At the given moment, Kojik stepped up, climbed into the chamber, and the lid descended on him with puffs of liquid nitrogen smoke and sounds of hydraulic pumps.

The operation went on for almost one hour, and at the end Frulenk approached the stasis chamber and looked at the vital signs inside. The monitors of the stasis unit displayed stable signs, dimmed and sleeping: the signal of a cryosleeping body.

“Monarchy is perfect, but people are flawed. Maybe this is for the better” she said finally, raucous, defeated. “Maybe monarchy should just be this: a remote dream, sleeping but alive, to be dreamt of but not achieved.
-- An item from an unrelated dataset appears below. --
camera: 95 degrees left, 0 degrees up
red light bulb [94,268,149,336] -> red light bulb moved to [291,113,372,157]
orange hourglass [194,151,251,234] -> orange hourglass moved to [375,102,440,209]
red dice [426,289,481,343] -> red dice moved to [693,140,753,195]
Kojik will sleep forever, and until the end of eternity the Tellarites who dream of Kings will be able to come here, in pilgrimage, to keep their dream alive.”

Without saying anything more, she turned on her heels and left.

Saying little, the Starfleet crew soon left as well. The lights in the Chamber Room went off and the stasis unit, gilded and golden, was swallowed by darkness.